Start of Dataset content
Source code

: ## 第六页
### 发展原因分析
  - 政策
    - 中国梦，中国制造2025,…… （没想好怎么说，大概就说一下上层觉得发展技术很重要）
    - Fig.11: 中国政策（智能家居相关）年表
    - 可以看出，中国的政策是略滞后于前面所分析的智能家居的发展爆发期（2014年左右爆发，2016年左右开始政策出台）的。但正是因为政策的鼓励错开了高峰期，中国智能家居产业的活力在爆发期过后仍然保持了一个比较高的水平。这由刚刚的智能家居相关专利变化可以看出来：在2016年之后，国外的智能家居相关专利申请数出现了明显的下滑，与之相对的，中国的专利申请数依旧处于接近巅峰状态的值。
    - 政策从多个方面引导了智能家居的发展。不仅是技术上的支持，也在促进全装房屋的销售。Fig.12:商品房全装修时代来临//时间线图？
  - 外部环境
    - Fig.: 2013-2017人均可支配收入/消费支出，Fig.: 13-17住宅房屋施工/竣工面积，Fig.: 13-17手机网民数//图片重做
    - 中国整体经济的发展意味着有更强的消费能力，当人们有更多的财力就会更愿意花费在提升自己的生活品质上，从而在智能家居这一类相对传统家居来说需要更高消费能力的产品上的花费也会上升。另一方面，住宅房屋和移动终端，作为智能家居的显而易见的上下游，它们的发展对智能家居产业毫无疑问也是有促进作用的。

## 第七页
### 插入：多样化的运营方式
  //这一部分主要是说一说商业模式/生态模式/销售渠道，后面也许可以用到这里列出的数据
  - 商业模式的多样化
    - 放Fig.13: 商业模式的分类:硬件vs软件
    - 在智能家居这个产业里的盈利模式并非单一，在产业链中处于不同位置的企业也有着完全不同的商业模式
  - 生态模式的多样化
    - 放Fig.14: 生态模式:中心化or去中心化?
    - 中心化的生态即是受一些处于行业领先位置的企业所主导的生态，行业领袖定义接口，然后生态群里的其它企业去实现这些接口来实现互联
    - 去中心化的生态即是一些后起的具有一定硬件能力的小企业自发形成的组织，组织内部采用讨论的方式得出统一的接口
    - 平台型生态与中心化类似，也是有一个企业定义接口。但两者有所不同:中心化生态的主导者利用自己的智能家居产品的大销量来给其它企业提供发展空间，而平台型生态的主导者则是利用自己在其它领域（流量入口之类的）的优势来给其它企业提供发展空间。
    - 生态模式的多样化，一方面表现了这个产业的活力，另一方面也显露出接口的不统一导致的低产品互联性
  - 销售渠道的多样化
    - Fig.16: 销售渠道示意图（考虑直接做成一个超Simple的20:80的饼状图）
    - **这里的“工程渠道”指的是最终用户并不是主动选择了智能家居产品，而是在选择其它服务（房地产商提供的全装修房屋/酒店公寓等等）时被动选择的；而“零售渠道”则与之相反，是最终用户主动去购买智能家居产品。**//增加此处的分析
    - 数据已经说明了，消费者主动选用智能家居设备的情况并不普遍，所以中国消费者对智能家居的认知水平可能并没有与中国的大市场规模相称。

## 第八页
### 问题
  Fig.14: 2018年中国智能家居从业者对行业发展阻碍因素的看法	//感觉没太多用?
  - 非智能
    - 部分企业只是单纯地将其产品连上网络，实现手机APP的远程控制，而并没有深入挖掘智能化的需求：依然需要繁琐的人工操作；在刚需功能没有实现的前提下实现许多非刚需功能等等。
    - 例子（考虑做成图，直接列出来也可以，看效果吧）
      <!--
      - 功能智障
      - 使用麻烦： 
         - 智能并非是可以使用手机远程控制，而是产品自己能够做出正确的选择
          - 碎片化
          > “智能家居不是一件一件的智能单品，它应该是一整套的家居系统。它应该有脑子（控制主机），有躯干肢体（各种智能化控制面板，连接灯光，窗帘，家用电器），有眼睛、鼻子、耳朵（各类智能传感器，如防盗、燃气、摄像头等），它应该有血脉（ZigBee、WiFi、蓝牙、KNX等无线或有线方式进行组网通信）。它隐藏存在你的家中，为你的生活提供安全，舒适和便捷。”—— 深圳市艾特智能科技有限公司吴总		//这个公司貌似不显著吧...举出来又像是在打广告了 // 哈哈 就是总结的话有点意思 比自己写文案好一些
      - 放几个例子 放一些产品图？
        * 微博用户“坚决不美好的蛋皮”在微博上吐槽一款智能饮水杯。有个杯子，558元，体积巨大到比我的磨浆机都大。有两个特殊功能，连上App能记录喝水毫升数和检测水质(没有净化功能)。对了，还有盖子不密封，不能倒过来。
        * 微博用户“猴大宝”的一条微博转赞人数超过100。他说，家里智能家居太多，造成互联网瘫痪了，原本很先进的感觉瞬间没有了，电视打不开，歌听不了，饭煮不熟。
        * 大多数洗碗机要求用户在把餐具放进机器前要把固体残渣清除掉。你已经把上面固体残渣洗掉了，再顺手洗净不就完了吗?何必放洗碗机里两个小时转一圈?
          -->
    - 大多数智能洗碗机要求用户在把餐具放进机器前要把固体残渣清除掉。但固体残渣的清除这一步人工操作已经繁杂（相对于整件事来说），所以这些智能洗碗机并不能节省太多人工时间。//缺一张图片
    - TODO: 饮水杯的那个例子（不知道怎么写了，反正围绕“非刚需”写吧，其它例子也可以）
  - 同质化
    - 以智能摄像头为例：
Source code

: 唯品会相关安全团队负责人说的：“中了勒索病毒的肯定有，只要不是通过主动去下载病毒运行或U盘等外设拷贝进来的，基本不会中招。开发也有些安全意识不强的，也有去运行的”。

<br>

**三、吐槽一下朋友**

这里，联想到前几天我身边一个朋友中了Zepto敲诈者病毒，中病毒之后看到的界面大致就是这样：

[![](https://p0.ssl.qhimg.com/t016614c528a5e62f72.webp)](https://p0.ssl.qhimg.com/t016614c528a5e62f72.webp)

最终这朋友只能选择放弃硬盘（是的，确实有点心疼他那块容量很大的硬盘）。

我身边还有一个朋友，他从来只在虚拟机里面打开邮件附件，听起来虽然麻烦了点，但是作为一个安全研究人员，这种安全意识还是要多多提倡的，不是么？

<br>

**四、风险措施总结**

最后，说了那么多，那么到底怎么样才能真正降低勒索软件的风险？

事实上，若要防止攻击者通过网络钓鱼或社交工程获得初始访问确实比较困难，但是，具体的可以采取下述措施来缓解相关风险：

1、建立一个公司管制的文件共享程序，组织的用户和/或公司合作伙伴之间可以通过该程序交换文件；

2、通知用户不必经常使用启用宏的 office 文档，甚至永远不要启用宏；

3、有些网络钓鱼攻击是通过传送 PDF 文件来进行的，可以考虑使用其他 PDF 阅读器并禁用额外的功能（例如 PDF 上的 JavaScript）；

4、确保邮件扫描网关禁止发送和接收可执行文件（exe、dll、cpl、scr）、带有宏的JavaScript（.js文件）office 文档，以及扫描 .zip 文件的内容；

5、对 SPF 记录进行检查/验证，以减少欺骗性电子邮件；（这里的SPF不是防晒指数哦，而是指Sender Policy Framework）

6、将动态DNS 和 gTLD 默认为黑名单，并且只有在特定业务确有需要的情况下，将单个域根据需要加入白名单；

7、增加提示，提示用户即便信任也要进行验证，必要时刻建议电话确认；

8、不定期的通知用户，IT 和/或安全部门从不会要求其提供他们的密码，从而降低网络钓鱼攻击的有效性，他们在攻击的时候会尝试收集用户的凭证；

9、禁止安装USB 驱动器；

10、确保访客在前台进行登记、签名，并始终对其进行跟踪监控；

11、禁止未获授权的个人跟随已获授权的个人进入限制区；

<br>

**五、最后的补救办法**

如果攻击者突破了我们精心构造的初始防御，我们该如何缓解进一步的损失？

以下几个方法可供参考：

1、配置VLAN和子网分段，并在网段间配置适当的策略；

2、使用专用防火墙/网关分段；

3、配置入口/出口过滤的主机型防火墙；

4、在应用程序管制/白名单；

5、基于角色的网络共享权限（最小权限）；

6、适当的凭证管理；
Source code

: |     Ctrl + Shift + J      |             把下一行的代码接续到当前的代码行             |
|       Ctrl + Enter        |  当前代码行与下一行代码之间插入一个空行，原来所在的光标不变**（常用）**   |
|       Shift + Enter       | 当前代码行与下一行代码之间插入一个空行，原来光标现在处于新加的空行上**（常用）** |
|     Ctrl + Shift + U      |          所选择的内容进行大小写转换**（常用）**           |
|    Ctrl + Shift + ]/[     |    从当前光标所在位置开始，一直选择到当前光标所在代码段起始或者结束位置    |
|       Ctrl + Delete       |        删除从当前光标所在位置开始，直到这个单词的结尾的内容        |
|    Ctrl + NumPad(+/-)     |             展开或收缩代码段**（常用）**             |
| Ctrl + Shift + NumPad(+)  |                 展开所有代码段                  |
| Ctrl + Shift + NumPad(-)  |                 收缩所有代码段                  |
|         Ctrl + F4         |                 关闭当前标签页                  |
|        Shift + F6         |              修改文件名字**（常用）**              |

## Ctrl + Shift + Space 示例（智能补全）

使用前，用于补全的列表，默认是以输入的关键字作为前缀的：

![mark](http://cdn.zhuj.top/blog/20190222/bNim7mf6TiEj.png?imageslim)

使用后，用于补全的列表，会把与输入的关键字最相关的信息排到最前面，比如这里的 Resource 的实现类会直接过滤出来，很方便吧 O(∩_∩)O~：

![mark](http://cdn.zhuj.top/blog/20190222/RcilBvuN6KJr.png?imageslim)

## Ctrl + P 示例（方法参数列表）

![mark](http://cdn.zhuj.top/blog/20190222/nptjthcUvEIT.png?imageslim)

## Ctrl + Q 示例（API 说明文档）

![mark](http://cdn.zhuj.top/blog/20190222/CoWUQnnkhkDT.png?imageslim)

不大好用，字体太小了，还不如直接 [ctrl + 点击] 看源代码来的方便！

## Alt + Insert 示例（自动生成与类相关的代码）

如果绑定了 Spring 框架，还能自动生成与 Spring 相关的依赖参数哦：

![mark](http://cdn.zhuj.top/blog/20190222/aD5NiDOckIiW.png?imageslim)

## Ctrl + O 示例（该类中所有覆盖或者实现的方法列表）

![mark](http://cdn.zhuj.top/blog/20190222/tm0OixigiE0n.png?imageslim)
End of Dataset content
> **Exercise objective**: Up to the line containing "以下几个方法可供参考：", skip everything; from that line through the last line above, return each line exactly.

> **Exercise solution**:
以下几个方法可供参考：

1、配置VLAN和子网分段，并在网段间配置适当的策略；

2、使用专用防火墙/网关分段；

3、配置入口/出口过滤的主机型防火墙；

4、在应用程序管制/白名单；

5、基于角色的网络共享权限（最小权限）；

6、适当的凭证管理；
Source code

: |     Ctrl + Shift + J      |             把下一行的代码接续到当前的代码行             |
|       Ctrl + Enter        |  当前代码行与下一行代码之间插入一个空行，原来所在的光标不变**（常用）**   |
|       Shift + Enter       | 当前代码行与下一行代码之间插入一个空行，原来光标现在处于新加的空行上**（常用）** |
|     Ctrl + Shift + U      |          所选择的内容进行大小写转换**（常用）**           |
|    Ctrl + Shift + ]/[     |    从当前光标所在位置开始，一直选择到当前光标所在代码段起始或者结束位置    |
|       Ctrl + Delete       |        删除从当前光标所在位置开始，直到这个单词的结尾的内容        |
|    Ctrl + NumPad(+/-)     |             展开或收缩代码段**（常用）**             |
| Ctrl + Shift + NumPad(+)  |                 展开所有代码段                  |
| Ctrl + Shift + NumPad(-)  |                 收缩所有代码段                  |
|         Ctrl + F4         |                 关闭当前标签页                  |
|        Shift + F6         |              修改文件名字**（常用）**              |

## Ctrl + Shift + Space 示例（智能补全）

使用前，用于补全的列表，默认是以输入的关键字作为前缀的：

![mark](http://cdn.zhuj.top/blog/20190222/bNim7mf6TiEj.png?imageslim)

使用后，用于补全的列表，会把与输入的关键字最相关的信息排到最前面，比如这里的 Resource 的实现类会直接过滤出来，很方便吧 O(∩_∩)O~：

![mark](http://cdn.zhuj.top/blog/20190222/RcilBvuN6KJr.png?imageslim)

## Ctrl + P 示例（方法参数列表）

![mark](http://cdn.zhuj.top/blog/20190222/nptjthcUvEIT.png?imageslim)

## Ctrl + Q 示例（API 说明文档）

![mark](http://cdn.zhuj.top/blog/20190222/CoWUQnnkhkDT.png?imageslim)

不大好用，字体太小了，还不如直接 [ctrl + 点击] 看源代码来的方便！

## Alt + Insert 示例（自动生成与类相关的代码）

如果绑定了 Spring 框架，还能自动生成与 Spring 相关的依赖参数哦：

![mark](http://cdn.zhuj.top/blog/20190222/aD5NiDOckIiW.png?imageslim)

## Ctrl + O 示例（该类中所有覆盖或者实现的方法列表）

![mark](http://cdn.zhuj.top/blog/20190222/tm0OixigiE0n.png?imageslim)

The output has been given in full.